(Texto para leer):
_ _ _ _ _ _ _
Amamos ver a quien está comprometido en otra relación.

Nos fascina admirar a otros cuerpos en su vínculo con otras personas. Si no lo admitimos es porque, en efecto, las consecuencias de estos pensamientos –o peor aún, de sus actos– son catastróficas si se llegan a revelar.

Fantasear con alguien nunca hace daño, pero en un sentido general, suele hacer sentir mal o confundir a quien lo hace.

El amor que no se corresponde, ya sea porque no existe un sentimiento por parte del otro o porque no hay una soltería de por medio que posibilite el libre ejercicio de la inquietud, es una obsesión más común de lo que pensamos. No tenemos por qué satanizarla ni despreciarla.

Nuestros neurotransmisores encuentran en cada individuo una razón distinta para activar dopamina, serotonina y otras hormonas del placer; sin embargo, es una constante que esos sentimientos de adrenalina y reto caractericen el hallazgo de una persona que mueva la curiosidad o el encanto de un cuerpo que bien podría ser objeto de deseo.
_ _ _ _ _ _ _
(Datos proporcionados):
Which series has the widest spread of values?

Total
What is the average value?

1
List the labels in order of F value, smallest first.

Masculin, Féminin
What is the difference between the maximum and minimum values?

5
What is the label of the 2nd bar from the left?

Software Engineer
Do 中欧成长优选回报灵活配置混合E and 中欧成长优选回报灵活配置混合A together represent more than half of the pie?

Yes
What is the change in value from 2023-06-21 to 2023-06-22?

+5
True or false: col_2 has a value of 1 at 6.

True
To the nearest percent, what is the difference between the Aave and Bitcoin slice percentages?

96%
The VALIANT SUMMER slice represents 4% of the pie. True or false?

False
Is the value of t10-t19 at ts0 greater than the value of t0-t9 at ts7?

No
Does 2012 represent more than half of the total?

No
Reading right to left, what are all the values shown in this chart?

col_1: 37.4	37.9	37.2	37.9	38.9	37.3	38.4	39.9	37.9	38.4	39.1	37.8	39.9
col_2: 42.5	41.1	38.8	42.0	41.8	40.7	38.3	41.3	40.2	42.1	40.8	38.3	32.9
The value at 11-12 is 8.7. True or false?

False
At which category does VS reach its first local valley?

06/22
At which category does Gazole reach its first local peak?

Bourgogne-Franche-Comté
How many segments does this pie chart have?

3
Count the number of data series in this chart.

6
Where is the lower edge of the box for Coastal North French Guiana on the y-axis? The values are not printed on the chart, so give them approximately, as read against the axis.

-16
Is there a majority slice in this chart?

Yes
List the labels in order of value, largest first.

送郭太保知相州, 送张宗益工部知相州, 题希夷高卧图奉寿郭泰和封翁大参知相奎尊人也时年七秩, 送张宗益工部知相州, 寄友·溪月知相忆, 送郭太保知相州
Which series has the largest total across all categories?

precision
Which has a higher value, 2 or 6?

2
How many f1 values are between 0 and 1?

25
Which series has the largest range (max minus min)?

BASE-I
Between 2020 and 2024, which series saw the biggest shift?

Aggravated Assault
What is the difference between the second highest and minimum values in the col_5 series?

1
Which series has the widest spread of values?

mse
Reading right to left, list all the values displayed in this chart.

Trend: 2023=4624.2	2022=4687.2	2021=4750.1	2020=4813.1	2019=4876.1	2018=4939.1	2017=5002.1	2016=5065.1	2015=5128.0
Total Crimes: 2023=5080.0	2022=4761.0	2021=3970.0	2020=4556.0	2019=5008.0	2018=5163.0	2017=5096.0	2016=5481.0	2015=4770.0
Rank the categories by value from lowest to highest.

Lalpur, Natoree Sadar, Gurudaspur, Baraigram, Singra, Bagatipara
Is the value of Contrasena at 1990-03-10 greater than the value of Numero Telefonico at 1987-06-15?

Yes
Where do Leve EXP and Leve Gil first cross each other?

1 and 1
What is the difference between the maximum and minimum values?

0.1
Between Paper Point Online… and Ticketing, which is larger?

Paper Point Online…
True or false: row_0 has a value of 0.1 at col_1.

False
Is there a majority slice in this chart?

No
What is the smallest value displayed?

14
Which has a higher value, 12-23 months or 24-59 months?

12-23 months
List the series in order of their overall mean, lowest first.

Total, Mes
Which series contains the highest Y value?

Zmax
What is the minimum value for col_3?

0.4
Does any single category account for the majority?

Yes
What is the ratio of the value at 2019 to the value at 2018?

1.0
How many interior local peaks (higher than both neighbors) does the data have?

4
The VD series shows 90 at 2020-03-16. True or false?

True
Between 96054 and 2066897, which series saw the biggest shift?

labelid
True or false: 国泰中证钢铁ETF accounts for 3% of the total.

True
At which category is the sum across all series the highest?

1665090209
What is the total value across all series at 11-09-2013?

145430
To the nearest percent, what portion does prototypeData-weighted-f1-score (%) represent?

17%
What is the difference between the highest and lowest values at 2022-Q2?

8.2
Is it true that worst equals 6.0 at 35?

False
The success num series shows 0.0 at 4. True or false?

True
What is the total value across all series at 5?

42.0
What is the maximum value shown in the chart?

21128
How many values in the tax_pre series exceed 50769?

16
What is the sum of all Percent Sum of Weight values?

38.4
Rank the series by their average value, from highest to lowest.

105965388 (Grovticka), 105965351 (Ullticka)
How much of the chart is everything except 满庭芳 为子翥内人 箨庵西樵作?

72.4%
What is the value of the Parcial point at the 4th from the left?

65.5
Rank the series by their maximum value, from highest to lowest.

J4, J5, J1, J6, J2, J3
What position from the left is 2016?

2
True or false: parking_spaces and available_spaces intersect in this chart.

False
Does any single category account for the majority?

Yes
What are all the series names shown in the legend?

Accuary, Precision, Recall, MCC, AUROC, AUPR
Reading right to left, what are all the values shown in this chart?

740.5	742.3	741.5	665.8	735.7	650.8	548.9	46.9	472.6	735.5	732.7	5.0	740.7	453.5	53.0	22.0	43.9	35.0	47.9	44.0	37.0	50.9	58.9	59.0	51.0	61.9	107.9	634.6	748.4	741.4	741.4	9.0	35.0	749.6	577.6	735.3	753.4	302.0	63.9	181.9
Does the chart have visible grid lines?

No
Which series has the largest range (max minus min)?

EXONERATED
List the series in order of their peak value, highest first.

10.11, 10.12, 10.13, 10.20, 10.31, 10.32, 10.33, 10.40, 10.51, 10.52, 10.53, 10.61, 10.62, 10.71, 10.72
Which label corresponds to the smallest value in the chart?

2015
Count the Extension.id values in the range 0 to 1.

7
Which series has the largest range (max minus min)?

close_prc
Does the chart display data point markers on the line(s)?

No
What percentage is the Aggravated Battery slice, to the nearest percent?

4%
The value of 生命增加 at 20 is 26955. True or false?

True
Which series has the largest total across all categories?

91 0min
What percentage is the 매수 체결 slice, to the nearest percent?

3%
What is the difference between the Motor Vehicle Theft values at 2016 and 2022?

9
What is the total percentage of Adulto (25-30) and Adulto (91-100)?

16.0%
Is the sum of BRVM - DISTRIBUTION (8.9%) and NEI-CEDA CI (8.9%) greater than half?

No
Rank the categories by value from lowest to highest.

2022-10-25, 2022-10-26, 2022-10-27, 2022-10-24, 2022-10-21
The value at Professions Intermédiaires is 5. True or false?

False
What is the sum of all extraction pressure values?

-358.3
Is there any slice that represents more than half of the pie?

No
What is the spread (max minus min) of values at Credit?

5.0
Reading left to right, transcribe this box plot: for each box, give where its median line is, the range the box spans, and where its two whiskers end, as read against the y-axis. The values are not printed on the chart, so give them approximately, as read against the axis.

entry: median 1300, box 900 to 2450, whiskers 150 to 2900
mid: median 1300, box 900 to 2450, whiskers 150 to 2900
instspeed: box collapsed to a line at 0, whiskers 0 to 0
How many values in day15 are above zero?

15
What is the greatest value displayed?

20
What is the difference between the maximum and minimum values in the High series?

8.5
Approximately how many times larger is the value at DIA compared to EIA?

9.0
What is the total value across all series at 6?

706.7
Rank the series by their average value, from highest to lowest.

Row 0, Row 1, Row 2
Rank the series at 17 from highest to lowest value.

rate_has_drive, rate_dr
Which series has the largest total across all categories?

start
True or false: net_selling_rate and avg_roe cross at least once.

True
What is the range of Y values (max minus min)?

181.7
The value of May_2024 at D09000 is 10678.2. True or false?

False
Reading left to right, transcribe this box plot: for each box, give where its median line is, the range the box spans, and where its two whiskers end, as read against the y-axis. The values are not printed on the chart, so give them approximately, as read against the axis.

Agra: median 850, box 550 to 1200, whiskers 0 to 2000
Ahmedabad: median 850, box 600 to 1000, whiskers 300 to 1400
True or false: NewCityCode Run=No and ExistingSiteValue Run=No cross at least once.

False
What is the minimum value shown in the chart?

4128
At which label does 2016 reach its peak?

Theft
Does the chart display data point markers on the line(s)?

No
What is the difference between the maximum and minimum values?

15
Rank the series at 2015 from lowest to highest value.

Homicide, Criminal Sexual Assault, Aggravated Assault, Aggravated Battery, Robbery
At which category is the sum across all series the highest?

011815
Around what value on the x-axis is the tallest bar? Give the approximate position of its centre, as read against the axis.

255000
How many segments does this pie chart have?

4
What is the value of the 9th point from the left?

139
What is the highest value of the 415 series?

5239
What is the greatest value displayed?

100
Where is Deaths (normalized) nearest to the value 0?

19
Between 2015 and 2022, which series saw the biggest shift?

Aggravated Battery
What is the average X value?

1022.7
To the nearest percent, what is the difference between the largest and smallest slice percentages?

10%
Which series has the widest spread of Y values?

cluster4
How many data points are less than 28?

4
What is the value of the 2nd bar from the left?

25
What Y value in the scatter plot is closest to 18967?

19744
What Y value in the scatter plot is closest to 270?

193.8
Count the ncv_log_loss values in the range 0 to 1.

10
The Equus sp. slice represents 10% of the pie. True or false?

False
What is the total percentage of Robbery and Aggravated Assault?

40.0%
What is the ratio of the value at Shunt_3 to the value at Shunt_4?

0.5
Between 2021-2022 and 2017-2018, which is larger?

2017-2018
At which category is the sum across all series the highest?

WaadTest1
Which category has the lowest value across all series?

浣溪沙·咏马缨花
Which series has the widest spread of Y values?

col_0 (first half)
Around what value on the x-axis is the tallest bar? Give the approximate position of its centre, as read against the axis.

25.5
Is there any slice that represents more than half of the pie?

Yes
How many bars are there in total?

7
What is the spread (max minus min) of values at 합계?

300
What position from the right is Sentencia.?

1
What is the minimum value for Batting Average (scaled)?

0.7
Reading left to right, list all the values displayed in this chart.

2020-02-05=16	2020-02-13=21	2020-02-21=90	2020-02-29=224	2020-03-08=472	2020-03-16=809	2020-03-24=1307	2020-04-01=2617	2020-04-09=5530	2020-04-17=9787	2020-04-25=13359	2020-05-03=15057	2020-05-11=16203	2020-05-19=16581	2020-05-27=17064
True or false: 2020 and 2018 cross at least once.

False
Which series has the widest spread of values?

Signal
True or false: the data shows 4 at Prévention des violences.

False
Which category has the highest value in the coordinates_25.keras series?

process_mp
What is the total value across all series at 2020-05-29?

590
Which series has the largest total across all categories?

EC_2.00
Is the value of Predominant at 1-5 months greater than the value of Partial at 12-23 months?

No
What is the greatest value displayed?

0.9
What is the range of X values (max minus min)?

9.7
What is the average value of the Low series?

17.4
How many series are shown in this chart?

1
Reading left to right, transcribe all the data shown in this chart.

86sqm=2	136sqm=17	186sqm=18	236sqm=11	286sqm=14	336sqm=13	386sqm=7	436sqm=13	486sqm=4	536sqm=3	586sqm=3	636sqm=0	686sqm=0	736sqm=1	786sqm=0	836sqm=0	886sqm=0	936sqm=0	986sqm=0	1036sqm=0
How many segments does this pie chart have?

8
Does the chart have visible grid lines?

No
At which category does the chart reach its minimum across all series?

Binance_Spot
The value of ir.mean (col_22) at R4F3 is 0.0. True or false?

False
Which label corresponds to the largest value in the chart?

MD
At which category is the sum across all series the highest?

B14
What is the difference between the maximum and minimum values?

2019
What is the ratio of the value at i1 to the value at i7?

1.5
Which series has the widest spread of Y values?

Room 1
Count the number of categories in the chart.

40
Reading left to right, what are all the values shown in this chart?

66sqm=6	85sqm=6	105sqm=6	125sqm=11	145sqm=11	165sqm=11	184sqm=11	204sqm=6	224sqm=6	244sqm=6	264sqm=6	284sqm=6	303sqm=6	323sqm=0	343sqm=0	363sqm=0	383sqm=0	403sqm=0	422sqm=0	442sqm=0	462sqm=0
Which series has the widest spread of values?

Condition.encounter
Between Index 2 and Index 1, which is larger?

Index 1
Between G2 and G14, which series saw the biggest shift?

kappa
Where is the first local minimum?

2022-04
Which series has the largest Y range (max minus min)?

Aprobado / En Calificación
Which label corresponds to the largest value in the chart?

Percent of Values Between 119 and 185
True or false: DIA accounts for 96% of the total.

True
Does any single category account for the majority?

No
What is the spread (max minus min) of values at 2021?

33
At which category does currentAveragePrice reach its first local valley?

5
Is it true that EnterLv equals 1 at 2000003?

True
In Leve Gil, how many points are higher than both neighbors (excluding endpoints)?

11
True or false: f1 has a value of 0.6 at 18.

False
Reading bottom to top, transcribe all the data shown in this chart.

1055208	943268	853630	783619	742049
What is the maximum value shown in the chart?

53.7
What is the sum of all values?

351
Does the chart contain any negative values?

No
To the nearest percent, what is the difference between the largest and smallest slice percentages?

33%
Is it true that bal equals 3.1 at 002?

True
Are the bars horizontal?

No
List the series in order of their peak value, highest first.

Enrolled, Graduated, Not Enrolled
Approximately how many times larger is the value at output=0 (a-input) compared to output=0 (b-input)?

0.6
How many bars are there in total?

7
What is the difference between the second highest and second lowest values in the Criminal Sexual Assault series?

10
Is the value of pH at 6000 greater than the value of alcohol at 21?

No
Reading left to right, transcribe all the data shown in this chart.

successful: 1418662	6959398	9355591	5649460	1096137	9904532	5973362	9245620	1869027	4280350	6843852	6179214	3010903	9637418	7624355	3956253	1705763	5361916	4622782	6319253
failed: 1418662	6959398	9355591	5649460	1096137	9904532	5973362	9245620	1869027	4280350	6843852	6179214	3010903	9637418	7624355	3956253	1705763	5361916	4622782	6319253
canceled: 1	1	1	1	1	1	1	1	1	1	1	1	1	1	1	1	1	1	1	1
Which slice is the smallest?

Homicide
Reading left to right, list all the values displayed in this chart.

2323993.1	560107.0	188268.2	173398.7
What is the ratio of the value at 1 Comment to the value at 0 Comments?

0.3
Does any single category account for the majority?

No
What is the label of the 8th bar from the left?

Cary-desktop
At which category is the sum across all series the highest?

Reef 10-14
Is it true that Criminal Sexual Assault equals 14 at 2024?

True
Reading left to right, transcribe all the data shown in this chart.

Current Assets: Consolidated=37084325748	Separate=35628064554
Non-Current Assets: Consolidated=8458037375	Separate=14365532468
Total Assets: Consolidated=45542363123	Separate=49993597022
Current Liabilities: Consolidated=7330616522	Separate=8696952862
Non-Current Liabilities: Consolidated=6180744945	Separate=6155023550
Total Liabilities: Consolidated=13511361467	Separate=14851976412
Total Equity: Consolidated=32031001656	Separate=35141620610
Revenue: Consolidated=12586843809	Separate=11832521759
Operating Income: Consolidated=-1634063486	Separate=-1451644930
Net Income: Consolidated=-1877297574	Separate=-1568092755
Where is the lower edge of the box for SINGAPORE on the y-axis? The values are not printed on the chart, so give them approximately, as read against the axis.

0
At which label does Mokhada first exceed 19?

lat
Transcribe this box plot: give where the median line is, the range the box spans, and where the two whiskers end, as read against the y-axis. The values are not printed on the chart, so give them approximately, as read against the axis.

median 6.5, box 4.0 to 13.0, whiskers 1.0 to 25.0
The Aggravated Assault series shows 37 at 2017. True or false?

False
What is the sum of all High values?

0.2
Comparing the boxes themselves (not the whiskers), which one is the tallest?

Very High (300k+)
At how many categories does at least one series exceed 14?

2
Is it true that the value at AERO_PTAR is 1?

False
_ _ _ _ _ _ _
(Qué hacer): Escribe la continuación del texto sobre la atracción hacia personas comprometidas en otra relación a partir de su última oración. No hace falta recurrir a los datos.

(Respuesta):
Esa ansiedad por alcanzar lo imposible o de sobrepasar los límites –propios o de la sociedad–, es un reflejo de la voluntad debilitada por el placer; según algunos estudios, incluso podríamos decir que por herencia genética algunas hormonas se activan más rápido si llega a nosotros alguien que concretamente represente lo prohibido.

De acuerdo a otros análisis psicológicos, también esa tendencia a buscar el amor donde no lo hay o a exigirlo cuando ya hay otro compromiso de por medio puede obedecer a una baja autoestima o la falta de empatía con los otros.

Sea cual sea el origen clínico o científico de este asunto, de igual manera podemos hallar una luz esclarecedora en los siguientes hábitos o actitudes ante lo vivido; situaciones que son características en aquellos que se suelen involucrar en contextos de conflicto sentimental y no consumación:

La monogamia no es aceptada

Hay quienes no creen en la monogamia y encuentran en ese argumento el arma más poderosa para no quedarse con una sola pareja o acomodarse en los términos de otras relaciones.

Se cree que el amor ha desaparecido

Tanto hombres como mujeres pueden llegar a creer que el amor se ha acabado en determinadas épocas y siempre es mejor “revitalizar” ese sentimiento de euforia y descubrimiento con alguien más.

Se tiene un trauma

Según estudios, las personas que han sufrido en la infancia de algún maltrato, abandono o abuso son más propensos a no ser estables con otro y buscar constantemente personas nuevas en quien depositar esperanzas renovadas.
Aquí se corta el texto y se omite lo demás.